By Debra Meyerson. Published by Harvard Business School Press.

Let’s be honest: as much as we hear about change, inertia often reigns, including among senior leaders. Organisations are also social domains: X is who we are, so Y is how things stay.

Debra Meyerson’s book is a godsend for people who find themselves losing hope. She focuses on ‘tempered radicals’. These are individuals who start from themselves and act their way into change.

Want a better work– life balance? Start actively leaving the office at 5pm each day. Such individuals become models for others to see that a different approach is possible, and can be better. From small changes come great ones.

5 Working Identity

By Herminia Ibarra. Published by Harvard Business School Press.
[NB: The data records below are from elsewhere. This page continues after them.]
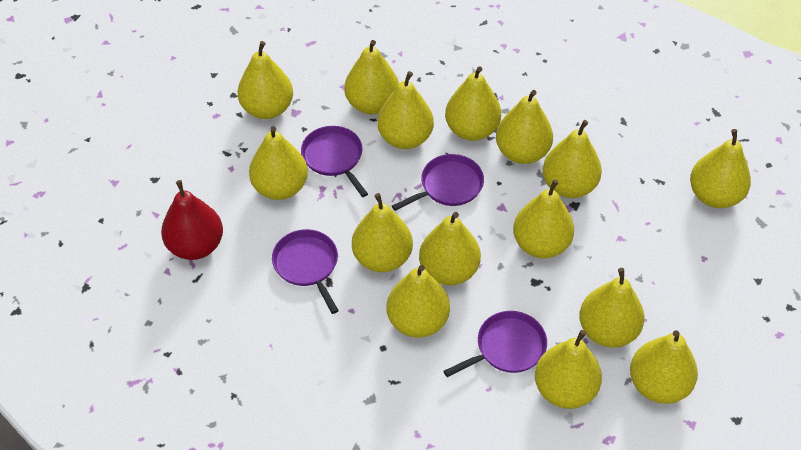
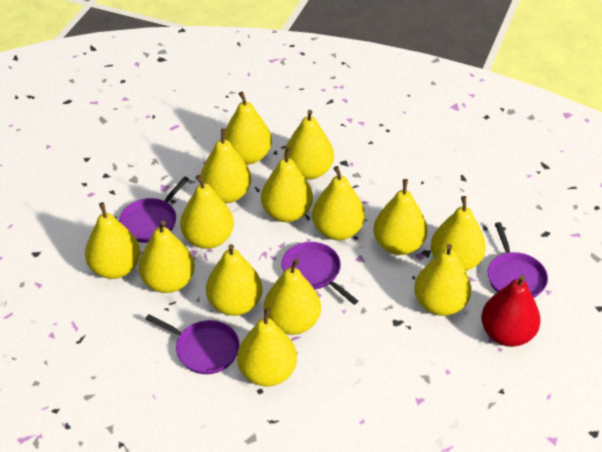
yellow pear: 15 -> 14

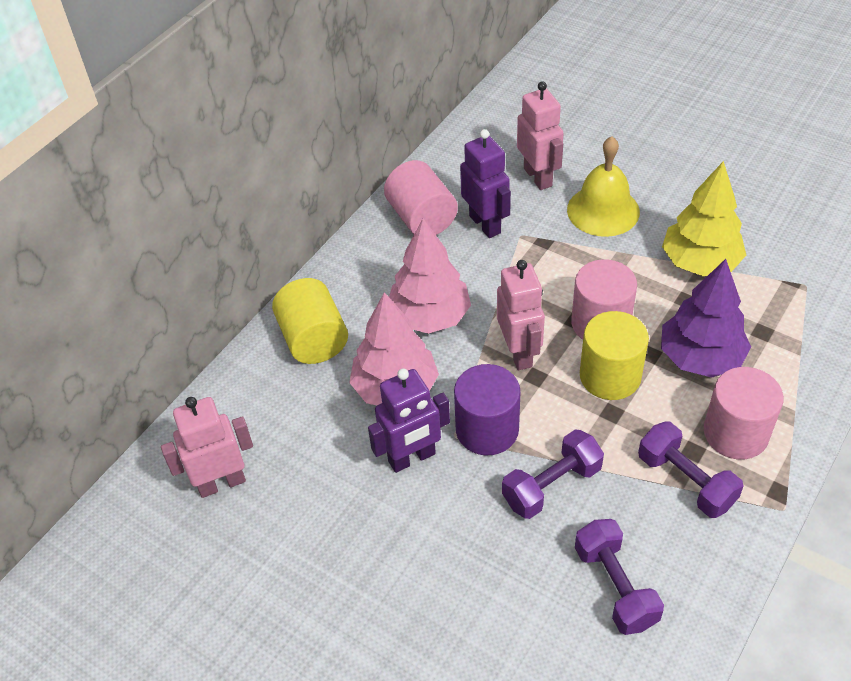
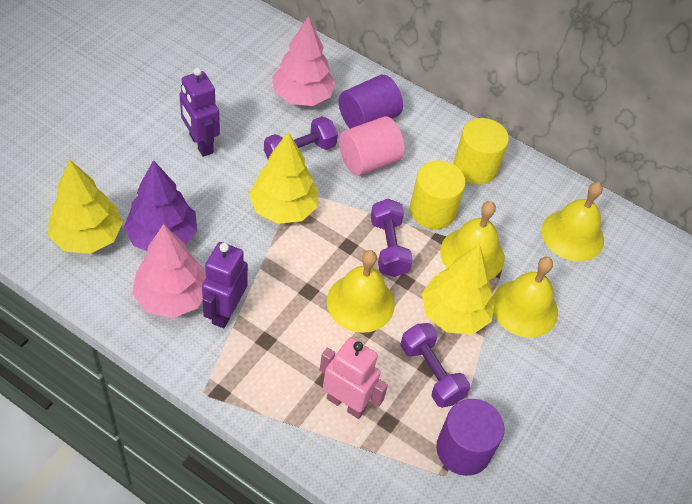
pink cylinder: 3 -> 1
pink robot: 3 -> 1
purple cylinder: 1 -> 2
yellow bell: 1 -> 4
yellow tree: 1 -> 3

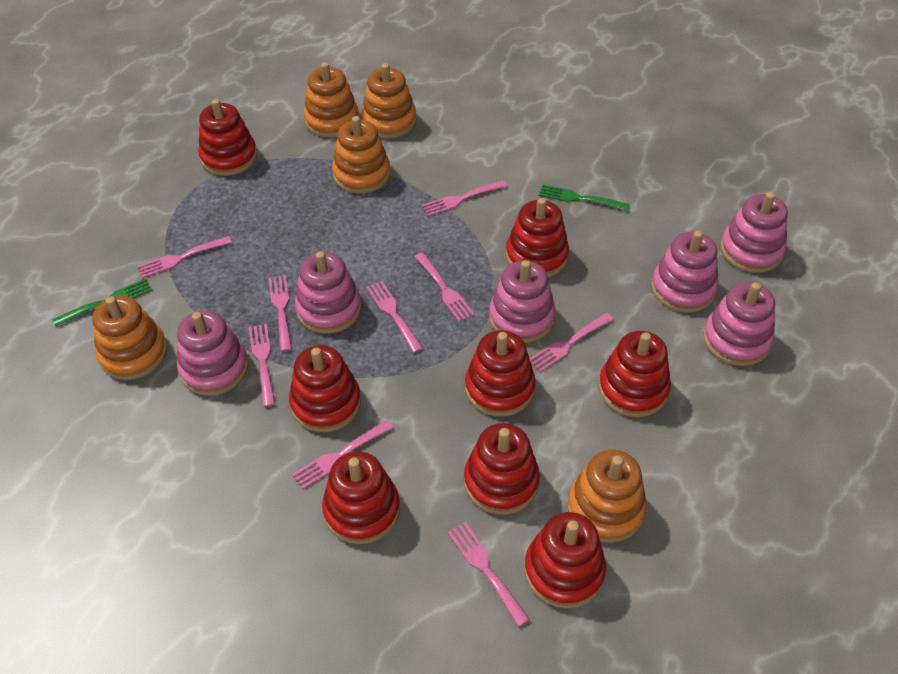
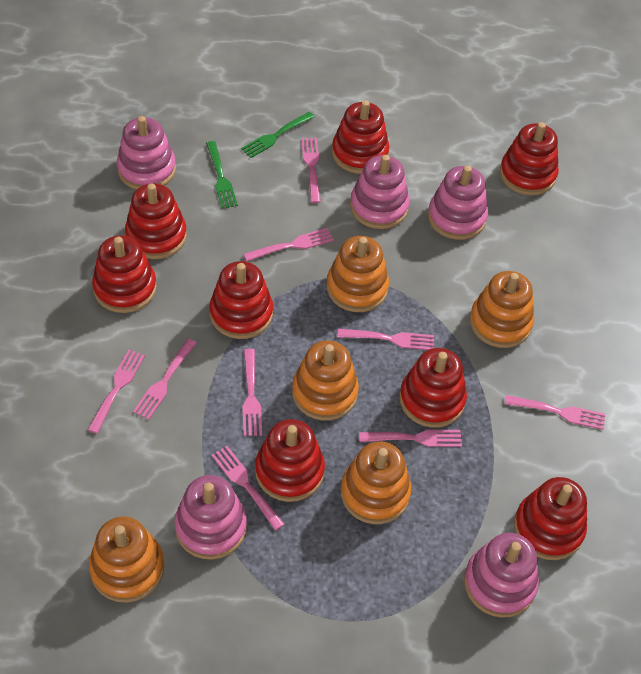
pink stacking toy: 6 -> 5

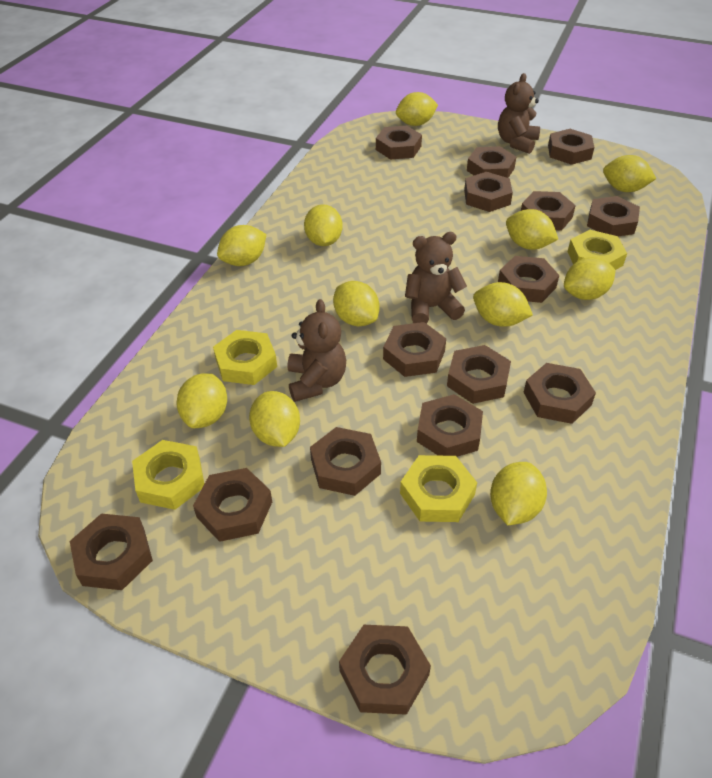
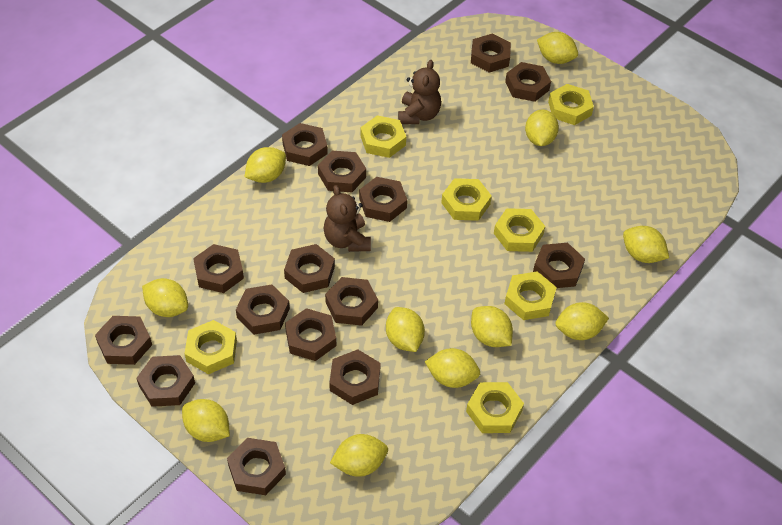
brown teddy bear: 3 -> 2
yellow nut: 4 -> 7

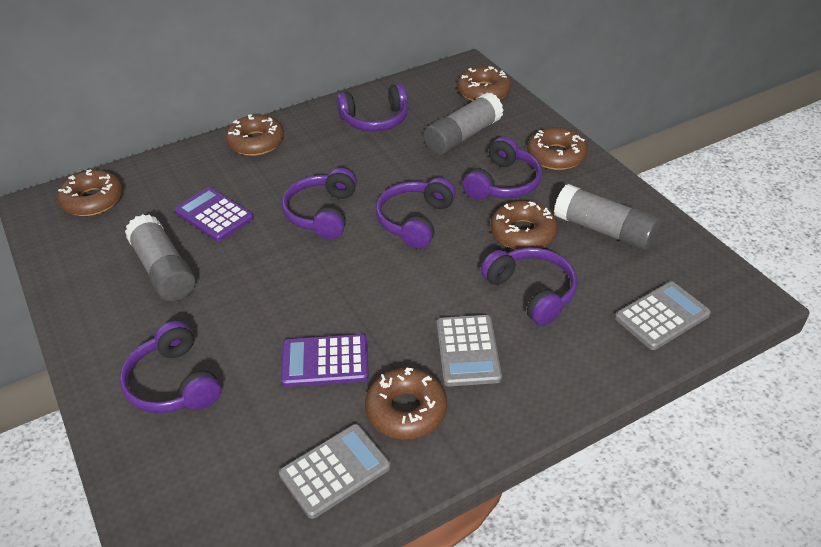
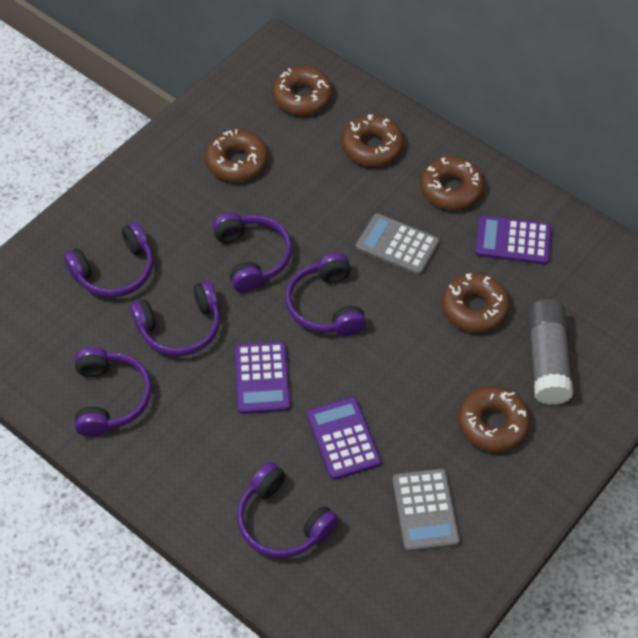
grey calculator: 3 -> 2
grey glue stick: 3 -> 1
purple calculator: 2 -> 3

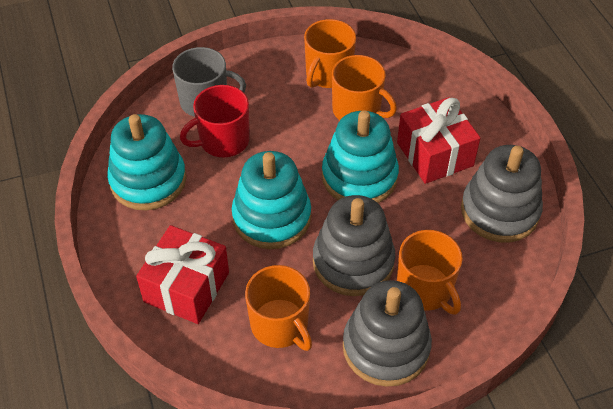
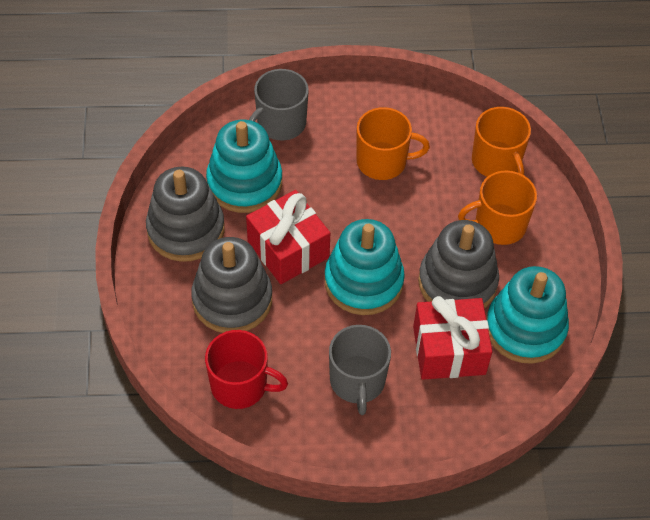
grey mug: 1 -> 2
orange mug: 4 -> 3

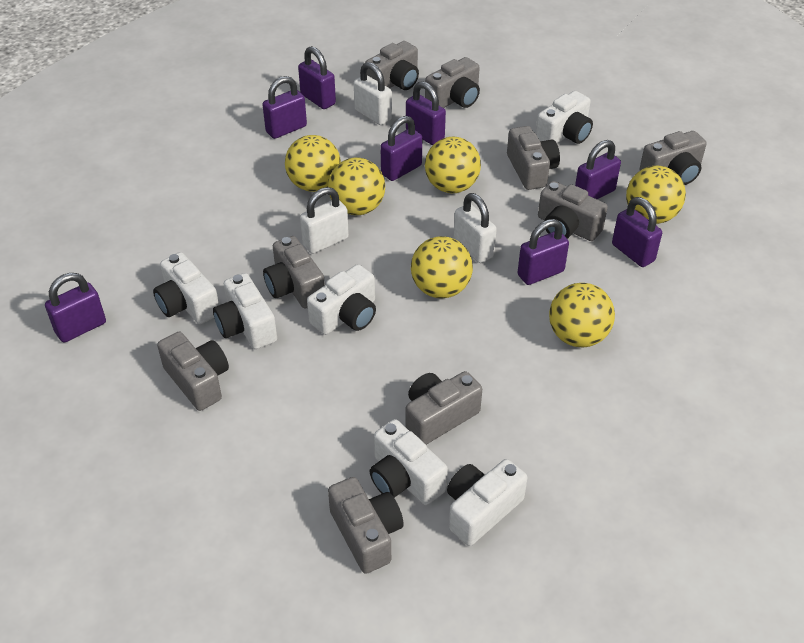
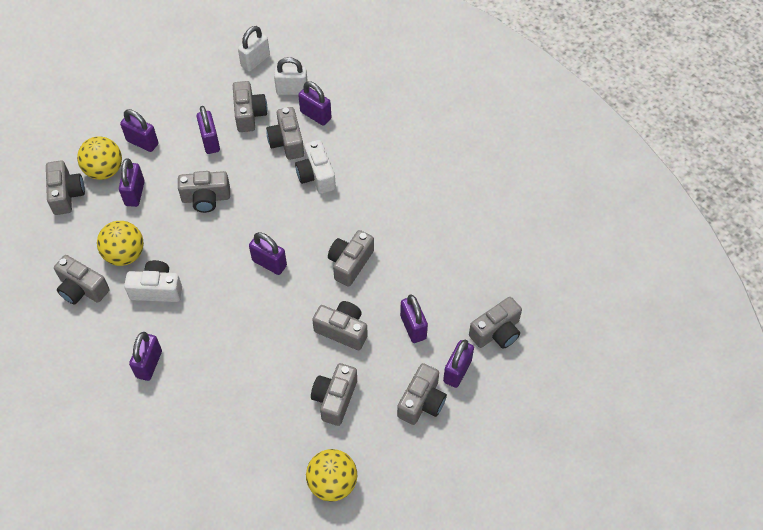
grey camera: 9 -> 10
white camera: 6 -> 2
white padlock: 3 -> 2
yellow ball: 6 -> 3

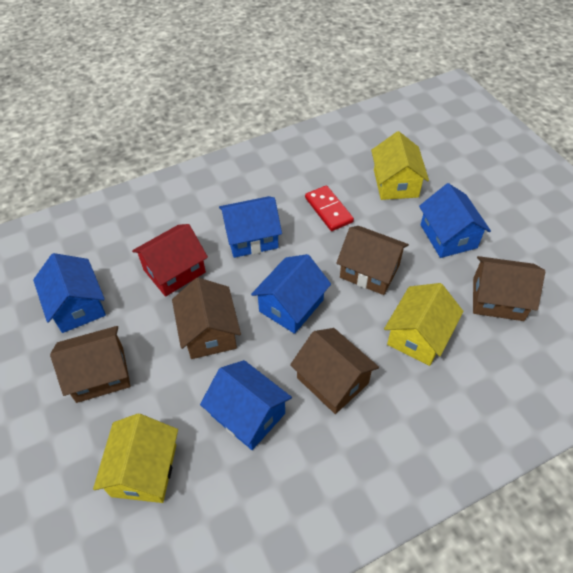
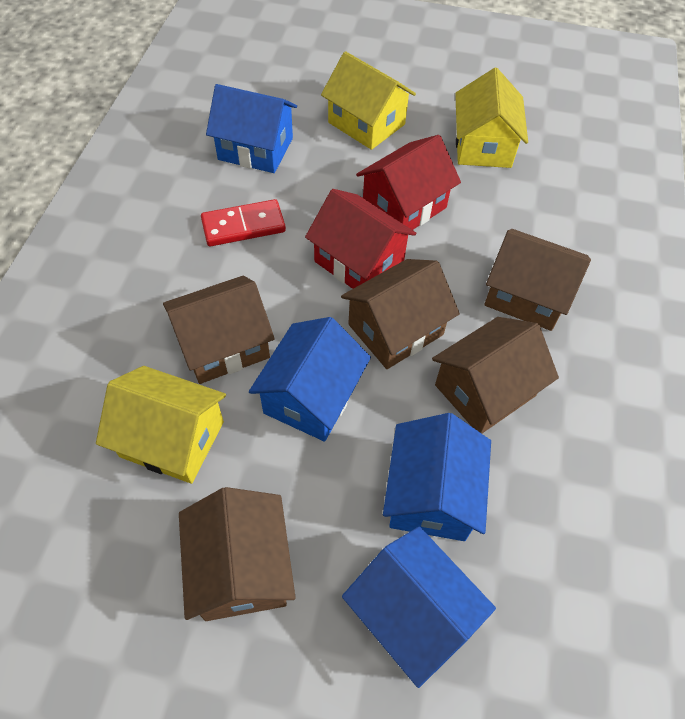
blue house: 5 -> 4
red house: 1 -> 2

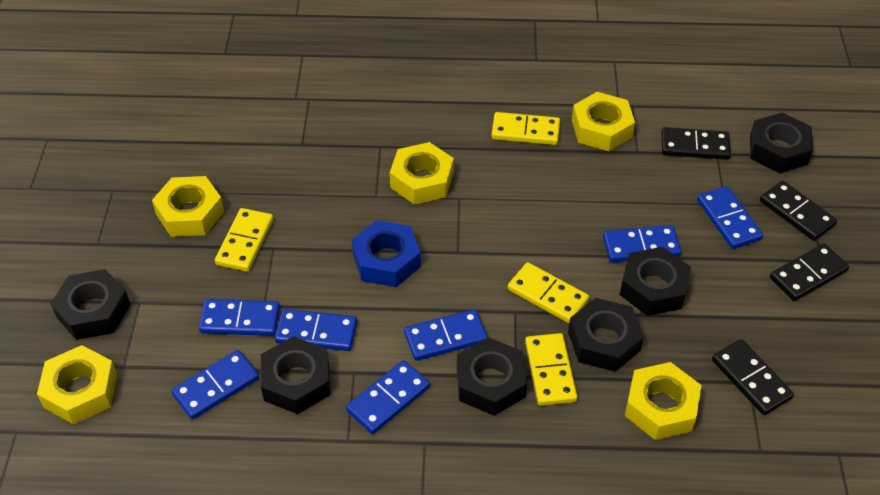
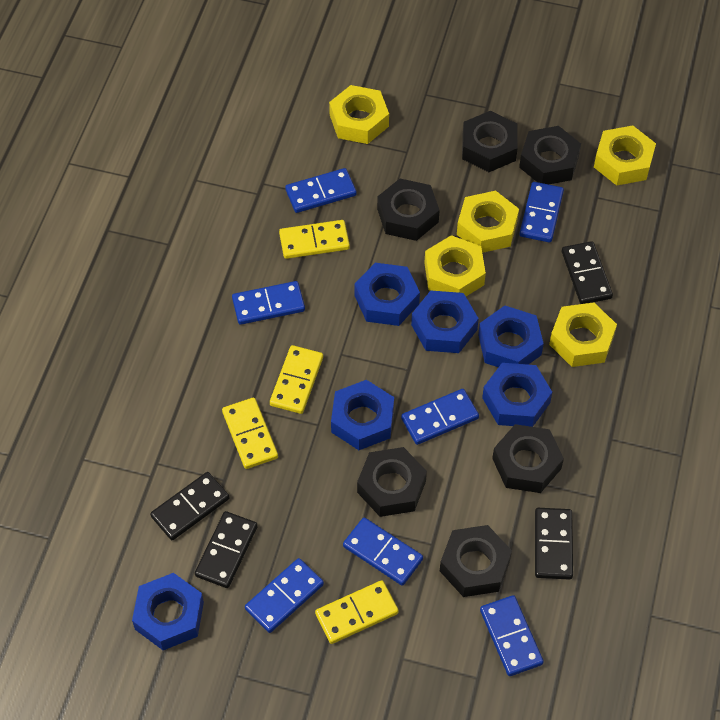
blue nut: 1 -> 6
All organisational change is also personal change. It may require a different approach by leaders and result in different tasks or even jobs by those on the receiving end.

Ibarra’s book is vital for anyone undergoing a transition, be it a career one, a job one, or a ‘What am I doing with my life?’ one. For those in such situations, it is one to read, re-read and cherish.

For those managing change, in turn, it acts as an important reminder that this is the challenge those experiencing change likely face – so show understanding and give support while you can.

Maja Korica is Associate Professor of Organisation and Management and teaches Organisational Behaviour on the Distance Learning MBA and Full-time MBA plus Management of Change on the Executive MBA. She also lectures on the Warwick Diploma in Organisational Change and on Leading and Managing Change on the MSc Business with Consulting.